Bengal to set up special fever clinics to tackle encephalitis
With over 80 encephalitis deaths reported from northern West Bengal this year, the state health department has decided to set up fever clinics and relocate pig farms in the districts in the grip of the vector-borne disease.
Of the 344 reported incidents of acute encephalitis syndrome (AES) and Japanese Encephalitis syndrome (JES), 83 fatalities were recorded in 2014, said state's director of health services B.R. Satpathi.
"Out of the 83 deaths, 22 have perished due to JES. To control the spread, fever clinics will be functional from Tuesday in all seven districts in north Bengal.
"The clinics will screen only fever cases and if tests indicate encephalitis, then the matter will be referred to higher authorities for prompt treatment," Satpathi told IANS.

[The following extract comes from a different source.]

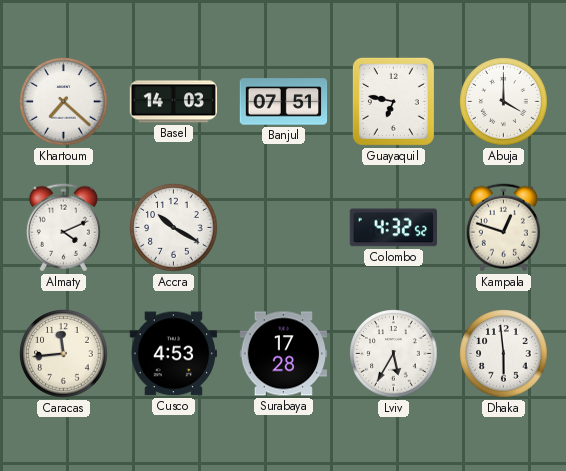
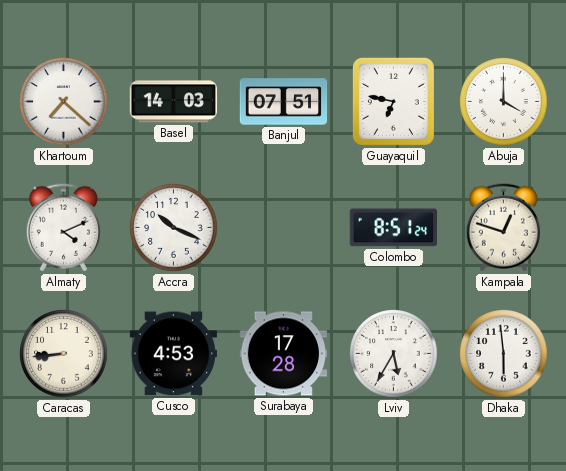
Accra: 10:20 -> 10:19
Colombo: 4:32 -> 8:51
Caracas: 11:44 -> 8:44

The clinics, with special diagnostic kits, will be set up in Darjeeling, Jalpaiguri, Alipuduar, Cooch Behar, Malda, North and South Dinajpur districts, he said.
Encephalitis is a disease that results in inflammation of the brain, affecting the patient's central nervous system.
It can be caused due to bacterial or viral infections of the brain, injection of toxic substances or increased complications of an infectious disease.
While the lesser symptoms include headaches and fevers, the more severe ones cause the onset of mental issues like seizures, confusion, disorientation, tremors and hallucinations.
JES is caused by a mosquito-borne virus. While human beings are the dead-end hosts of the virus, pigs acts as amplifying hosts that aid in spread of the disease.
"We asked the district administration to ensure the piggeries are located away from densely populated areas, with the help of the urban development departments in the districts," Satpathi said.
In addition, fogging exercises in communities will be carried out to exterminate the mosquitoes, he said.